Hi Primus,
That’s an interesting way to calc mean reversion. I don’t normally look at companies as small/illiquid as the nanocap universe you look at (and I usually put liquidity constraints on my universes of 150k or 200k when doing studies). Slippage and difficulty trading is my primary concern. Working with a little bit larger small cap universe w/ 3-6 mo holding periods here’s some thoughts though:
I’ve added some mean reversion terms to some of my longer term models that often incorporate a lot of traditional factors, and can sometimes see an advantage/sometimes not, but there seems to be a volatility tradeoff of adding mean reversion. Over the past week or so I was looking at adding some technical rules to an existing system I’ve been using on a universe w/ dynamic market cap of 1B scaled for the value of the market going back in time (so the cap limit is lower in 2009 than it is in 2016) trying to take advantage of the technical wobbles, and in almost all cases I created higher volatility. Sometimes the sharpe might be a tad higher, but sometimes not.

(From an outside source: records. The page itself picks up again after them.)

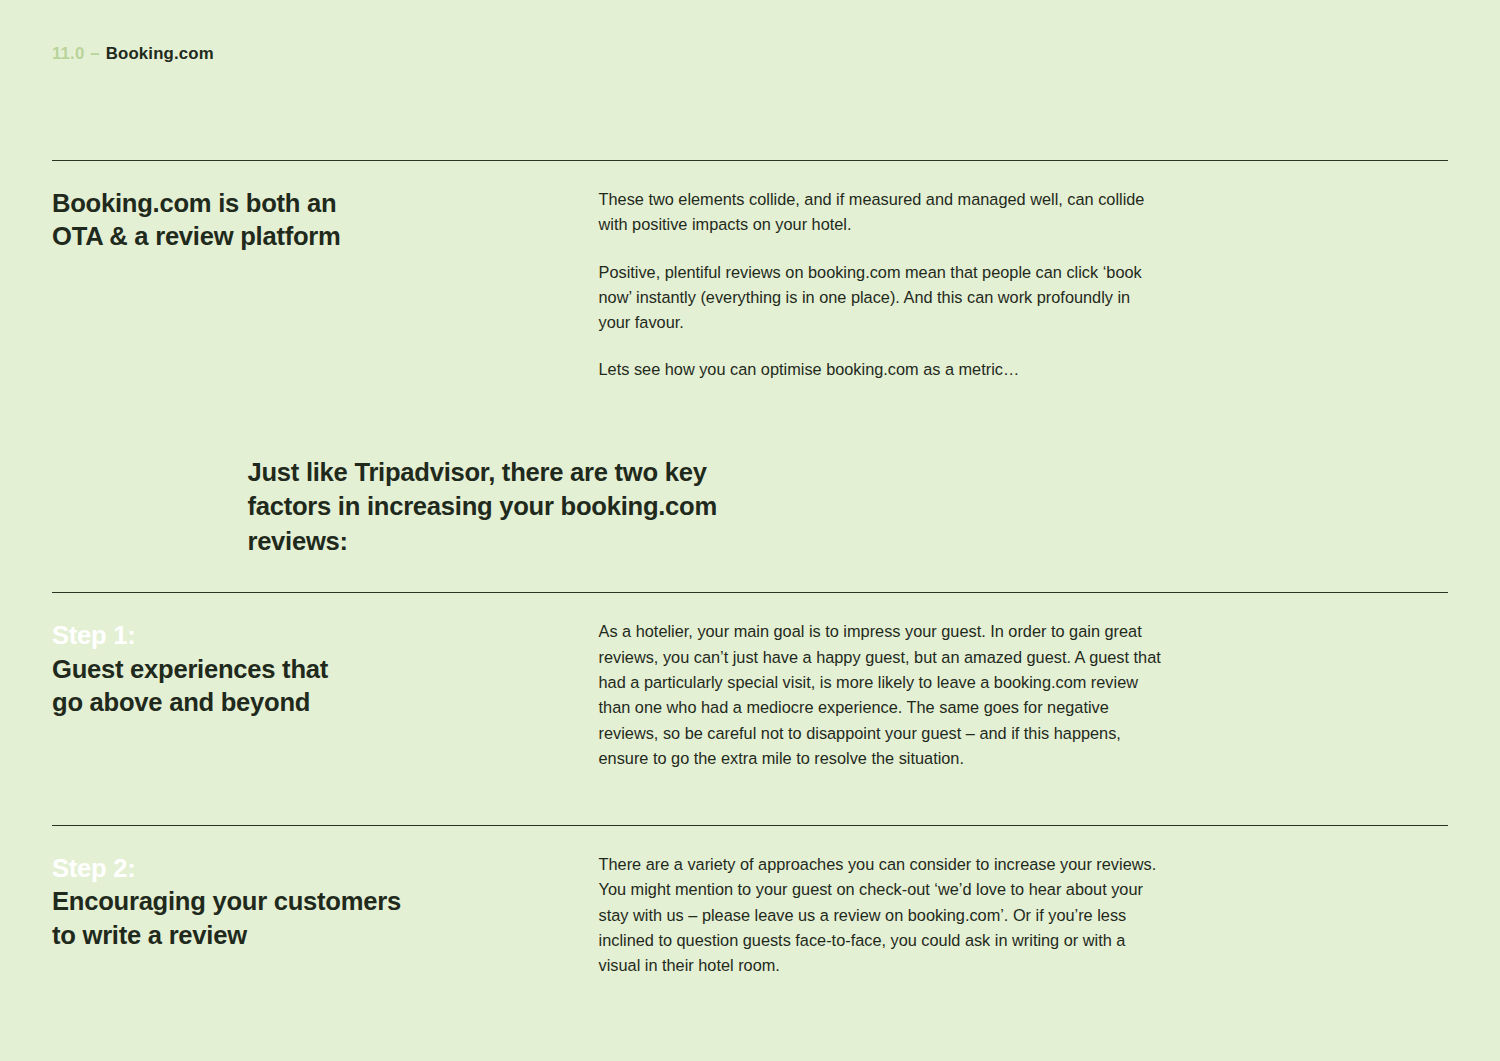11.0–Booking.com
Booking.com is both an
OTA & a review platform
These two elements collide, and if measured and managed well, can collide with positive impacts on your hotel.
Positive, plentiful reviews on booking.com mean that people can click ‘book now’ instantly (everything is in one place). And this can work profoundly in your favour.
Lets see how you can optimise booking.com as a metric…
Just like Tripadvisor, there are two key factors in increasing your booking.com reviews:
Step 1: Guest experiences that
go above and beyond
As a hotelier, your main goal is to impress your guest. In order to gain great reviews, you can’t just have a happy guest, but an amazed guest. A guest that had a particularly special visit, is more likely to leave a booking.com review than one who had a mediocre experience. The same goes for negative reviews, so be careful not to disappoint your guest – and if this happens, ensure to go the extra mile to resolve the situation.
Step 2: Encouraging your customers
to write a review
There are a variety of approaches you can consider to increase your reviews. You might mention to your guest on check-out ‘we’d love to hear about your stay with us – please leave us a review on booking.com’. Or if you’re less inclined to question guests face-to-face, you could ask in writing or with a visual in their hotel room.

I was looking at 3 and 6 month holding periods and shorter holding periods will usually perform better, but I have real concerns about slippage and the slippage assumptions make much of the difference. I’m not a good trader, esp in cases of the smaller companies w/ bigger spreads, so I try to limit my chances to make mistakes there. I’m not saying anything new with this, but mean reversion probably becomes more valuable if you can trade frequently with low slippage.
I have not found quality to be of much benefit in my small cap models. I was really introduced to quant investing by Greenblatt type thinking which had quality as central fixture, but the more I look at quality factors - the less I find myself using them. Other factors seem more productive. There’s an academic word for it, I can’t recall - something like engulfs or supplants - that’s not the word - but I think maybe quality gets engulfed by other factors we can utilize in p123. (edit: maybe the word is subsumed?) If I had to make a call I’d say it’s useful for avoidance (avoid terrible quality), but not so sure it’s helpful for positive selection - at least in the way we use quality for sorting on p123.
I have not found momentum to be of much benefit in small cap models, but that could be a temporary phenomenon given history of the factor. I do not use it presently (again I’m using 3-6 month holding period targets).
Beyond that, I’ve found the kitchen sink approach has value with the smaller companies.
Things that work in the small companies might have little value when applied to the larger companies, or at least may not appear as easily when looking at larger companies. If I run my small cap model on the SP500 it does outperform RSP (it surprised me when it did), but the individual factors would not be apparent if starting from scratch on the SP500 and trying to figure out what works. In combination the factors do outperform and I found this result comforting. Again, this surprised me when I checked, because when researching I did not see much benefit of some of the individual factors selected when applied to larger companies - but easily saw larger performance spreads when applied to small cap universe. Performance improves going from SP500, R1000, R2000, and on down into increasingly smaller cap limitations. With the larger caps I remind myself that a small guy like me can trade more frequently with very low slippage, so I can increase frequency on the model and improved performance with big companies, so might be an opportunity there doing a retrofit.
I guess one thing to watch for in small caps are the “hump” shaped performance distributions that I think lead me to conclude that we should try to favor factors emphasizing operational stability vs. extremes of the distributions which seem mispriced. Even though there’s the idea that small caps are the land of fast growing dynamic companies, I think maybe relative stability is to be preferred in the small cap universe. Big operational changes are not a good thing, and it shouldn’t be looked at as a land of moonshots. They’re just smaller companies. Any efforts I’ve made to build models made on a high grower universe has just been sad in comparison.
Also, there are a ton of just really trashy companies in the small cap world also. It’s probably safe to restrict your universe quite a bit at the outset if you like. I’ve done a bit of work on what to avoid, and I think probably 25-40% of small caps are likely excludable. The ranking method will generally sort them to the bottom anyway, but it’s pretty easy to build absolutely terrible portfolios in the small cap space (performance spread from best to worst expands as cap sizes decrease)
I was listening to a podcast w/ Eric Cinnamond today and he says in small caps he also looks for companies able to manage their debt payments out of operational cash flow in a 3-5 time horizon because small caps don’t have same access to credit as bigger companies. This might be a core difference. I wouldn’t be surprised to find high debt to be less of an issue in big companies. I was not able to work this type of balance sheet factor into my model when I was first building it. Debt levels were difficult for me to find meaningful factor(s) that was additive. So, I have not been able to find factors to represent this viewpoint, but he’s an expert and there’s probably something there. I’m just wasn’t smart enough to incorporate it initially, but will take another look.
While none of this is canonical, I hope some of it is helpful. You’ve probably worked on this stuff far more than I have, but I don’t think I’m exaggerating when I say the kitchen sink approach seems to apply to the small cap world as I’ve looked at it, and individual factors that may not seem to have utility when looking only at large caps seem to become more useful moving down the cap scale.